Note: I pitched this to a pub, but it was shot down, so since there’s no kill fee/agreement, I decided to post it here on my own site. Enjoy!
There’s a line toward the end of ABC’s “Black-ish” – officially premiering Sept. 24, but already available for free download on iTunes – where Andre Jr., the teen son of the protagonist, tells his father during a one-on-one basketball game that, “I’m just being me, I’m just not quite sure who that is yet.”
Inadvertently, this could be the tone of “Black-ish” going forward. The sitcom takes its name from dialogue in the pilot episode, in which Anthony Anderson plays an ad executive wondering if his family is “real” enough – and by “real,” we mean “black.”
Rarer these days are the network sitcoms that offer inside views of non-white families, but this season is shaping up to be a banner year – at least with ABC — with “Fresh Off The Boat” and “Cristela” peeking into Asian and Hispanic households, respectively. Neither of those shows, however, will likely be compared to similarly cast predecessors. “Black-ish,” a show about an upper-middle-class suburban black family, will, though.
With black families, we’re either the Evanses or the Huxtables, with the latter always having served as the answer to the former and rarely any middle ground. “Good Times,” as the theme song noted, was about a family barely keeping their heads above water. Save for the short-lived “Julia” and the occasional soap opera, “Good Times” was the ultimate culmination of decades of small-screen black characters – maids, nannies, other servants — in the working class.
But as time has put distance between the Evans family and our current conscience (even the real-life Chicago housing project where the family lived has been demolished) most of today’s creatives have been taking their cues from “The Cosby Show.” Bill Cosby wanted all African-Americans to aspire to be the Huxtables, but showrunners had the loftier goal of their creations having that show’s longevity and impact.
“Black-ish’s” parents have been in this space on other shows, swinging and missing. Anderson paired up with – of course – “Cosby” alum Tempestt Bledsoe for NBC’s “Guys With Kids,” a not out-and-out black sitcom but featuring a portrayal of a black family nonetheless. Tracee Ellis Ross was screen-married to another “Cosby” kid, Malcolm-Jamal Warner, for BET’s “Reed Between the Lines.” All four actors, but especially Warner and Bledsoe, were forced to address the inevitable Huxtable comparisons in press surrounding those shows, both of which were canceled.

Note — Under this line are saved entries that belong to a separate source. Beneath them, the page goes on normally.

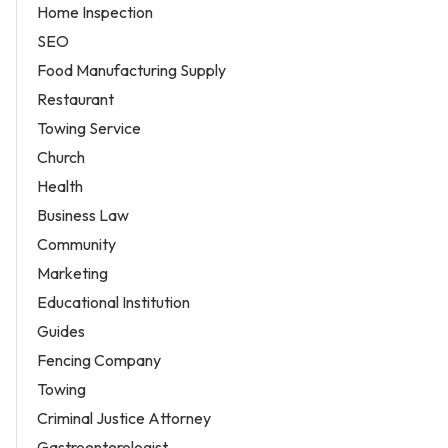
Home Inspection
SEO
Food Manufacturing Supply
Restaurant
Towing Service
Church
Health
Business Law
Community
Marketing
Educational Institution
Guides
Fencing Company
Towing
Criminal Justice Attorney
Gastroenterologist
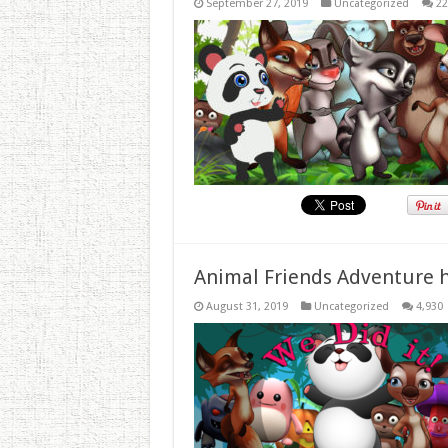
September 27, 2019
Uncategorized
22
Animal Friends Adventure h
August 31, 2019
Uncategorized
4,930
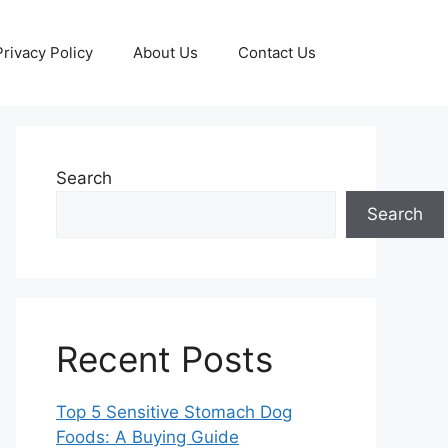
Privacy Policy
About Us
Contact Us
Search
Search
Recent Posts
Top 5 Sensitive Stomach Dog
Foods: A Buying Guide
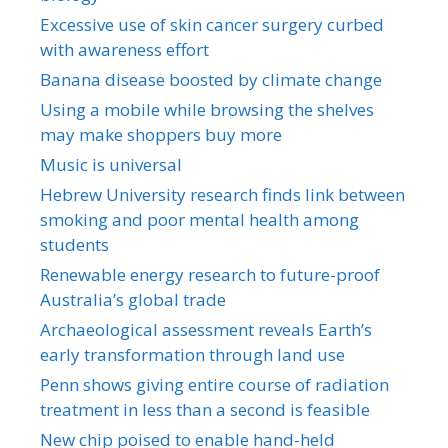
Excessive use of skin cancer surgery curbed
with awareness effort
Banana disease boosted by climate change
Using a mobile while browsing the shelves
may make shoppers buy more
Music is universal
Hebrew University research finds link between
smoking and poor mental health among
students
Renewable energy research to future-proof
Australia’s global trade
Archaeological assessment reveals Earth’s
early transformation through land use
Penn shows giving entire course of radiation
treatment in less than a second is feasible
New chip poised to enable hand-held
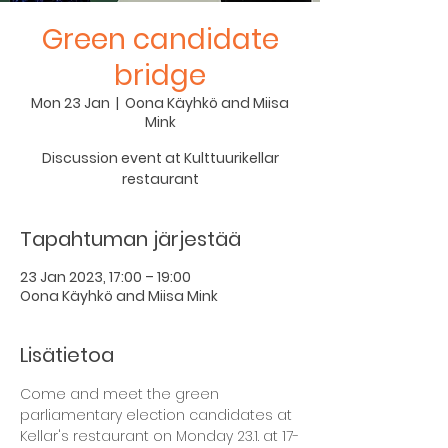
Green candidate
bridge
Mon 23 Jan
  |  
Oona Käyhkö and Miisa
Mink
Discussion event at Kulttuurikellar
restaurant
Tapahtuman järjestää
23 Jan 2023, 17:00 – 19:00
Oona Käyhkö and Miisa Mink
Lisätietoa
Come and meet the green 
parliamentary election candidates at 
Kellar's restaurant on Monday 23.1. at 17-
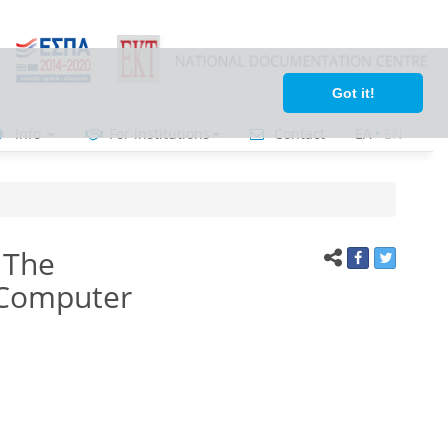
Got it!
Info
For institutions
Contact
ΕΛ
•
ΕΝ
 The
 Computer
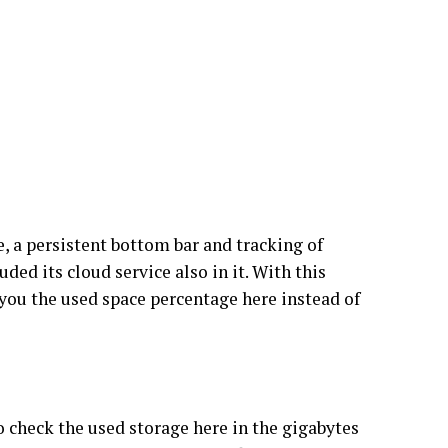
e, a persistent bottom bar and tracking of
ed its cloud service also in it. With this
 you the used space percentage here instead of
o check the used storage here in the gigabytes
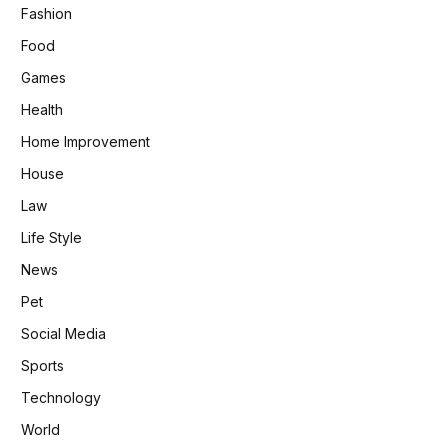
Fashion
Food
Games
Health
Home Improvement
House
Law
Life Style
News
Pet
Social Media
Sports
Technology
World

Perhaps several shows with predominantly black casts are often upheld to the “Cosby” standard because there are so few outstanding examples to begin with, making their intended audiences their harshest critics. When BET gave us “Being Mary Jane,” an hour-long drama about a single, successful, career-driven woman dating a married man, the similarities to ABC’s “Scandal” couldn’t be overlooked. (“Mary Jane” star Gabrielle Union would exacerbate these comparisons by revealing she had pursued the role of Olivia Pope before being turned down in favor of Kerry Washington.)
Endless comedies about 20-something friends can stand alone next to, well, “Friends.” The comedy graveyard is filled with “Cosby” clones — “Charlie & Co.,” “Minor Adjustments,” “Me and the Boys,” “The Royal Family,” “Built to Last” – and those that can’t be mentioned with the Huxtables in its footnotes – “The Bernie Mac Show,” “The Hughleys,” “My Wife and Kids.”
To be sure, “Black-ish” seems funny enough. Laurence Fishburne is a scene stealer; it’s as if we’re catching up with Dap from “School Daze” at the 25-year Mission College alumni picnic. Ross’ character is biracial, as is she. And Anderson finally seems to be growing up, after years of being the kooky sidekick.
But if “Black-ish” can survive a first season – and ABC hasn’t had a successful, long-running sitcom with an all-black cast since the aforementioned “My Wife and Kids” ended nearly a decade ago – it, too, may be asked to take the “Cosby” test. And then again, maybe not.
“Black-ish” confronts identity issues head-on in its pilot, dancing in the middle of the intersection of class and race rarely touched on in “The Cosby Show,” and given, at best, the very-special treatment in later shows like “Sister, Sister” and “The Fresh Prince of Bel-Air.” Turns out, those issues are what fans of the latter show have held in higher regard. Few recall the time an armed robber held up the Banks family during Christmas, but everyone remembers when Carlton’s blackness came into question when he tried to pledge a fraternity.
It’ll be interesting to see how far “Black-ish” can go, what it wants to be, and whether audiences won’t be worn thin too easily. And let’s say “Cosby” never finds its way into conversation. It’ll then face the next issue so many other black sitcoms face: unnecessarily being compared to white ones. It’s Wednesday night lead-in? Another suburban-family farce, “Modern Family.”